Delivery of an executed signature page of this Agreement by facsimile

                                      -77-
<PAGE>

transmission shall be effective as an in-hand delivery of an original executed
counterpart hereof.

         Section l3.10. Knowledge and Discovery. All references in this
Agreement to "knowledge" of, or "discovery" by, the Borrower shall be deemed to
include, without limitation, any such knowledge of, or discovery by, the
Borrower or any executive officer of the Borrower.

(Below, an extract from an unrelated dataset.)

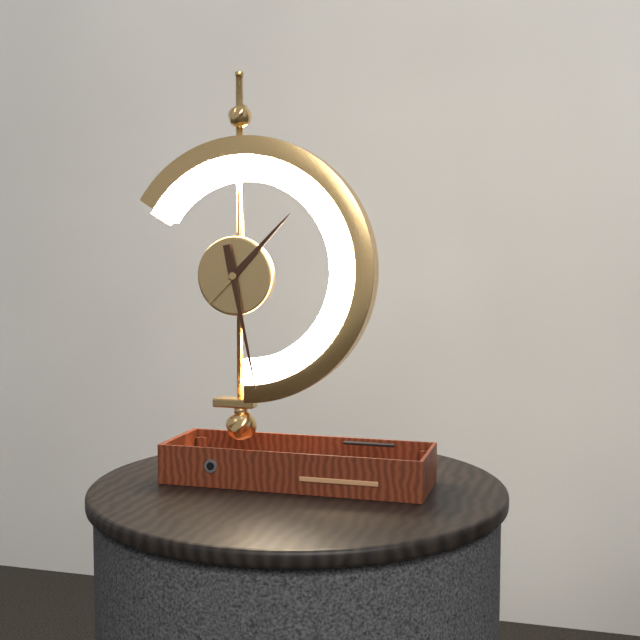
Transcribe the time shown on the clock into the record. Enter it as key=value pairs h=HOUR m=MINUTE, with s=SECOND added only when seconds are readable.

         Section 13.11. Amendment of Other Agreements. All references in this
Agreement to other documents and agreements to which the Lenders are not parties
(including without limitation the Acquisition Agreements, the PCC Preferred
Stock Designation, the PCC Exchange Indenture, the PCC 1997 Indenture, the PCC
1998 Indenture, the Management Agreement, the Affiliate Agreements, the
Subordinated Debt Documents, the NRTC Member Agreements and any other DBS
Agreements) shall be deemed to refer to such documents and agreements as
presently constituted and, except for any amendments and modifications not
prohibited under Section 7.12, not as hereafter amended or modified unless the
Lenders shall have expressly consented in writing to such amendment(s) or
modification(s).

         Section 13.12. FCC and Municipal Approvals. Notwithstanding anything
herein or in any of the Security Documents to the contrary, but without limiting
or waiving in any way the Borrower's obligations under Section 2.01, the Agent's
and the Lenders' rights hereunder and under the Security Documents are subject
to all applicable rules and regulations of the FCC and other Specified
Authorities. The Agent and the Lenders will not take any action pursuant to this
Agreement or the Security Documents which would constitute or result in any
assignment or transfer control of any FCC License or CATV Franchise, whether de
jure or de facto, if such assignment or transfer of control would require under
then existing law (including the written rules and regulations promulgated by
the FCC), the prior approval of the FCC or other Specified Authority, without
first obtaining such approval. The Agent and the Lenders specifically agree that
(a) voting rights in the ownership interests of the Companies will remain with
the holders thereof even in an Event of Default unless any required prior
consent of the FCC or other Specified Authority shall be obtained to the
transfer of such voting rights; (b) in an Event of Default, there will be either
a private or public sale of the ownership interests of the Companies; and (c)
prior to the exercise of member or other equityholder rights by a purchaser at
such sale, the prior consent of the FCC, pursuant to 47 U.S.C. ss. 310(d), in
each case only if required, will be obtained prior to such exercise. The
Borrower agrees to take any action which the Agent or any Lender may reasonably
request in order to cause the Agent and the Lenders to obtain and enjoy the full
rights and benefits granted to by this Agreement and the other Loan Documents,
including specifically, at the cost and expense of the Borrower, the use of its
best efforts to assist in obtaining approval of the FCC or any state or
municipality or other governmental authority for any action or transaction
contemplated by this Agreement or any Security Document which is then required
by law, and specifically, without limitation, upon request following an Event of
Default, to prepare, sign and file (or cause to be filed) with the FCC or such
state or municipality or other governmental authority the assignor's,
transferor's or controlling person's portion of any application or applications
for consent to (i) the assignment of any FCC License or transfer or control
thereof, (ii) any sale or sales of property constituting any Collateral by or on
behalf of the Lenders or (iii) any assumption by the Agent or the Lenders or
their designees of voting rights or management rights in property constituting
any Collateral effected in accordance with the terms of this Agreement.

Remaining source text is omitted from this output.